S.D. Ireland Cancer Research Fund
Here is a great article on Dr. Krag from the Vermont Woman magazine.
Here is an article on Kim Ireland, cofounder with her husband, Scott, of the S.D. Ireland Cancer Research Fund
An interview with David Krag, MD
Emily asked David some questions to get us ready for the insert to the pink kit, and wanted to share his answers with you.
E: Do donations like this (i.e from small companies and individuals rather than big grants) really make a difference? How? What kinds of things does the money go toward?
D: Yes donations make a huge difference. Cancer research in my lab is supported by grant funding. A successful grant generally provides funds for about 3 years. The application process takes nearly a year. So…applications must begin after only 2 years of work on a grant. The amount of time spent on a grant application is phenomenal and accounts for a significant percent of my time. What a distraction. Certainly not all grants are funded and in fact with the current budget deficits it is expected that less than 10% of grants will be funded. Imagine the amount of time it takes to assemble the scientists and technicians to work on a problem. If the grant does not come through suddenly there is no money for salaries. It would be like starting all over again with a new group of people. Donated funds provide the interim support to keep the critical mass of researchers together. This is a very important issue. Donated funds have allowed me to keep the lab together as grants ebb and flow. So the donated funds are not the primary source of funds but provide critical sustaining support. Stability is important.
Successful grants are usually given to methodical and the least risky research. Functionally, the reviewers want to see preliminary data. Preliminary data is only obtained through research. Since most investigators are funded mostly by grants, they do not go after risky research. However, big leaps of science and breakthroughs are often achieved by the most risky and speculative research. Donated funds allow immediate action on wild and crazy ideas. The sentinel node work that I did in the early 1990s was initiated by donated funds! Without those funds I do not know if I ever would have been able to kick that off.
Many cancer funding groups use their money for education and support. These are of course noble and important missions. Our belief is that if we find cures, education and support will not be needed because the problem is resolved. So funds that go through the SD Ireland Cancer Research Foundation are used directly for research.
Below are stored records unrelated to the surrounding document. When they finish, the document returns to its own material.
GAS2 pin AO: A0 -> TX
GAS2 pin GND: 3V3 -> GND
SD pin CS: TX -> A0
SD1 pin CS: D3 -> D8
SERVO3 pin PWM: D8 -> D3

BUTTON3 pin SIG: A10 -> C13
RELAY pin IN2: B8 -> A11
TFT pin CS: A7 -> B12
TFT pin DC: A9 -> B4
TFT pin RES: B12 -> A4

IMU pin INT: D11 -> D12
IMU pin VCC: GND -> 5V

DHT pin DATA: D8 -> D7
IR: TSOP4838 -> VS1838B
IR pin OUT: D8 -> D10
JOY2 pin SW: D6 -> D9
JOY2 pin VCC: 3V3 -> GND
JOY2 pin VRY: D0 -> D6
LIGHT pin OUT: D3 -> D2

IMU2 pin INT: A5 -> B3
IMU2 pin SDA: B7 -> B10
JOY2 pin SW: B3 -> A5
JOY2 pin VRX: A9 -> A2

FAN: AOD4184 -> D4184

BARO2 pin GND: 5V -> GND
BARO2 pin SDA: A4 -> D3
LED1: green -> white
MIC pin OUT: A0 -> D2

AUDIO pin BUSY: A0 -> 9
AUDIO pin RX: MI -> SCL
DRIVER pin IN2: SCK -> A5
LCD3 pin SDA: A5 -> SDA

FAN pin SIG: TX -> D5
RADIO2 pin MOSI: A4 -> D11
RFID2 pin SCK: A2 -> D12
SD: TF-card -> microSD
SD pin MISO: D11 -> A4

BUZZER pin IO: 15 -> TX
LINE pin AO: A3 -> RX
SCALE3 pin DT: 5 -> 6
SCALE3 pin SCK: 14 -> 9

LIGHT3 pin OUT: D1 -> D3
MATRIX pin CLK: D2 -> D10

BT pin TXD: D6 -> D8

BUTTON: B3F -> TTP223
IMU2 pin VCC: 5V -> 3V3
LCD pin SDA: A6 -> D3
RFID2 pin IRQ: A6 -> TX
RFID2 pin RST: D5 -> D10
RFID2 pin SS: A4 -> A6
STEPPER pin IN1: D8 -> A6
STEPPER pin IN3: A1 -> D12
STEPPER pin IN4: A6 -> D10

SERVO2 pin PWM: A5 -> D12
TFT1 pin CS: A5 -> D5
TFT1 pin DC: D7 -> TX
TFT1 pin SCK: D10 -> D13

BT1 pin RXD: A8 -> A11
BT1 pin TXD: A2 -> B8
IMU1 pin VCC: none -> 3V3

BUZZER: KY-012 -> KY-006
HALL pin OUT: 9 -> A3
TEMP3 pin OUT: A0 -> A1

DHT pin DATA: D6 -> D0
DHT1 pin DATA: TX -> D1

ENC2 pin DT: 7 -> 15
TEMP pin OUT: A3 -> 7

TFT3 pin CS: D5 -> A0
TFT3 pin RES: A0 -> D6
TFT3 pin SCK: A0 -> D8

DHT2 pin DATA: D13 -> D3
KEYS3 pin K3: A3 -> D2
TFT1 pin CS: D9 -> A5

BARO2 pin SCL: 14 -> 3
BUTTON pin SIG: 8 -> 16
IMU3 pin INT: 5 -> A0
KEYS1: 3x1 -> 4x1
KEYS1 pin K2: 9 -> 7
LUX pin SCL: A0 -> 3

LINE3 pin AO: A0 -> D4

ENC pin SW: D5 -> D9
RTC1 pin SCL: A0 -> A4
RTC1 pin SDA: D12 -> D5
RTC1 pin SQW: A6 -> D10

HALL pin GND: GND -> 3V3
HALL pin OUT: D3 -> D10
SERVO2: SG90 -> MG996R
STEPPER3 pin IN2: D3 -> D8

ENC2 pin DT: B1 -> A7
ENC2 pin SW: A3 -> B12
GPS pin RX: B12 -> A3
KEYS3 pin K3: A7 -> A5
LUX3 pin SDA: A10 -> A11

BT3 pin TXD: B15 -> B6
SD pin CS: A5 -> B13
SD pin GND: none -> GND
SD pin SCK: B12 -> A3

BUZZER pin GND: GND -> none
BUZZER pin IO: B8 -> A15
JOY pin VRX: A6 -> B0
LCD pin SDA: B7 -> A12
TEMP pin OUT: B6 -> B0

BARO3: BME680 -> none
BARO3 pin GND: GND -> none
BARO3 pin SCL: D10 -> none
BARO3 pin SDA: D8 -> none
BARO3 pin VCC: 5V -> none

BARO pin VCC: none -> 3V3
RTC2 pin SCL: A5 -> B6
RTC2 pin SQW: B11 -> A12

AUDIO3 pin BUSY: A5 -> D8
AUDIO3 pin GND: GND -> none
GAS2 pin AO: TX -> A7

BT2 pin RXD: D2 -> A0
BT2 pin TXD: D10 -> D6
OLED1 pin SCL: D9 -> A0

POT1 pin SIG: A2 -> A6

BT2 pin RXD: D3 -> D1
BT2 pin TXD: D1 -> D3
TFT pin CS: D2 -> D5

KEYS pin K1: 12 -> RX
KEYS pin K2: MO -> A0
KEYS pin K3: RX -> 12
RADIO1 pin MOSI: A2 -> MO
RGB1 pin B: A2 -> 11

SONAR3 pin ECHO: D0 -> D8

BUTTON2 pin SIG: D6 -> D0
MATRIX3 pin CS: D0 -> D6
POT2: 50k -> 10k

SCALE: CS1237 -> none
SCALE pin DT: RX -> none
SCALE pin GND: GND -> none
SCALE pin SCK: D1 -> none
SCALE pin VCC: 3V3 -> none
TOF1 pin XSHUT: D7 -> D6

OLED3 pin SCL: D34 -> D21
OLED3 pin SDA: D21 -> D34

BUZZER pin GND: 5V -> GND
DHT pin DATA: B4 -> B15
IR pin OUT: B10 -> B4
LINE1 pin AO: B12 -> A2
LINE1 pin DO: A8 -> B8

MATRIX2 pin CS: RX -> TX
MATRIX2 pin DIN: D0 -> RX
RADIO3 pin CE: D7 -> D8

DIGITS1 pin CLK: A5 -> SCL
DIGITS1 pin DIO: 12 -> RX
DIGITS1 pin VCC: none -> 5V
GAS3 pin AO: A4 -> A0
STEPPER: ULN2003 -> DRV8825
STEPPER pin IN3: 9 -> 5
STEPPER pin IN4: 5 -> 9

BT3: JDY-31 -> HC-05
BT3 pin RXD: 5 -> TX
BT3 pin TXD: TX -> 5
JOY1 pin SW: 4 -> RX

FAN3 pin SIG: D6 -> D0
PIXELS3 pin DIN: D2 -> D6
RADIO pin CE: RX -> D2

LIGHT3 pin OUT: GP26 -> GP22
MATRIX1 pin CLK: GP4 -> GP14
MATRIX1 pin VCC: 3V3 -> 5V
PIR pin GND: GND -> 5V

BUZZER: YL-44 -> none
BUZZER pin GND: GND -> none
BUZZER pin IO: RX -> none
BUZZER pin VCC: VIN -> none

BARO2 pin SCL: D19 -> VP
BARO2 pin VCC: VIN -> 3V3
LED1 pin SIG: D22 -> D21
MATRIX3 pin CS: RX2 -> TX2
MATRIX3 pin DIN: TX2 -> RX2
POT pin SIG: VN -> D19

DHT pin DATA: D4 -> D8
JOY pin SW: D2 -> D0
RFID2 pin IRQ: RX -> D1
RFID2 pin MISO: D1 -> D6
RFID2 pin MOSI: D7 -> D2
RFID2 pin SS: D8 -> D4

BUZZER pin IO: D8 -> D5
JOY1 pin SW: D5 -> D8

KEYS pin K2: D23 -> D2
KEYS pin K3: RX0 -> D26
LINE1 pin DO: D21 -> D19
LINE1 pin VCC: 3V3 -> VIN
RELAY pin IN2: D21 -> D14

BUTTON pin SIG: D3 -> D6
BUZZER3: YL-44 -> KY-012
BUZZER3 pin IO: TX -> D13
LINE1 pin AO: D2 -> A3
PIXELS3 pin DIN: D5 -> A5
The other difference donated funds make is that funds allow the initial research steps to be performed. This may be the risky research I described above. That preliminary data is used as the foundation for grant applications. In my lab much of the research is initiated through donated funds and then sustained by grants. The bang for the buck is really good and I have obtained better than 10 grant dollars for every 1 dollar donated.
E: What made you choose to enter the field of surgical oncology and begin conducting cancer research?
When I walked in the admissions office at the University of the Pacific in Stockton, CA I was asked why I wanted to go to UOP. The answer was to get the college education that would prepare me for medical school so that I could be a physician researcher. I had no idea at the time which area of medicine this would be and even starting medical school the last thing I imagined was surgery. When I saw the successes and limitations of managing cancer it became clear that this was the problem for me to tackle. This disease affects young, old and everyone in between. People wake up in the morning ready for a beautiful day and find a lump in the breast. No way. This has to be fixed.
E: Any words of optimism or hope to pass on to people who’d like to support breast cancer research through buying the kit and through future donations to the Ireland Fund?
The breast cancer problem is completely solvable. There are great researchers with great ideas and teams of doctors ready to deliver what comes out of the research labs. It only has a price tag. Every single dollar is meaningful. That single donated dollar connects the donor with all the other caring people that want this problem to be eradicated.
E: There are lots of knitters in this family, including your son, Christopher, who attends Waldorf school. Any words on knitting?
Knitting is a thoughtful art. I believe that collecting those thoughts is very powerful. Your efforts to bridge those thoughts together will have a direct positive impact on many, many people.